Aku beranjak dengan malasnya, meninggalkan tempat perbincangan aku dan kamu.  Berjalan dengan perasaan hangat menuju kasir, melakukan pembayaran.
“Maaf permisi, ada yang tertinggal. Ini sepertinya catatan penting, tadi saya menemukan di meja yang anda duduki.” Pelayan café itu menyerahkan secarik kertas padaku. Aku menerimanya. Sepertinya ini catatan milikmu. Senyumku mengembang. Benarkan, Tuhan memberikan jalan untuk kita.
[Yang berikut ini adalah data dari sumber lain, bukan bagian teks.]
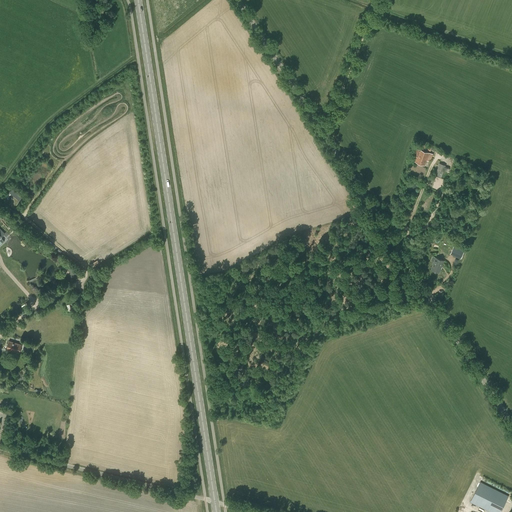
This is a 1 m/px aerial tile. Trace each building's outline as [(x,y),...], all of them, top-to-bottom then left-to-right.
[(425,165),(429,153),(420,150),(419,149),(417,156),(415,161),(425,165)] [(446,165),(444,165),(439,163),(437,169),(435,175),(441,177),(446,165)] [(20,199),(22,197),(14,189),(11,191),(20,199)] [(454,245),(450,254),(461,259),(465,250),(454,245)] [(439,273),(444,260),(435,257),(431,269),(439,273)] [(69,278),(74,275),(69,267),(64,270),(69,278)] [(17,354),(18,353),(21,345),(9,341),(6,349),(13,352),(13,353),(14,354),(16,354),(17,354)] [(490,511),(500,511),(508,497),(480,482),(470,502),(490,511)]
Kamu, kenangan di penghujung senja.
Bolehkah aku bertanya. Mengapa waktu, tidak pernah menjadikan kebersamaan kita bertahan lebih lama dari sisa usiaku. Mengapa waktu, tidak pernah mengijinkan aku untuk memiliki kenangan lebih banyak bersamamu. Tawaku, sedihku ikut hilang bersamamu. Hatiku, jiwaku ikut pergi bersamamu. Namun Kau selalu diam, membiarkan aku terdiam disini merasakan kehampaan.
“Tuhan apa yang sedang terjadi pada hatimu. Kehilangankah dirimu ?”
Aku melipat kertas itu kembali. Menyimpannya baik-baik, agar kelak bisa menjadi alasan menyapa. Ketika Tuhan mengijinkan pertemuan tercipta di antara kita.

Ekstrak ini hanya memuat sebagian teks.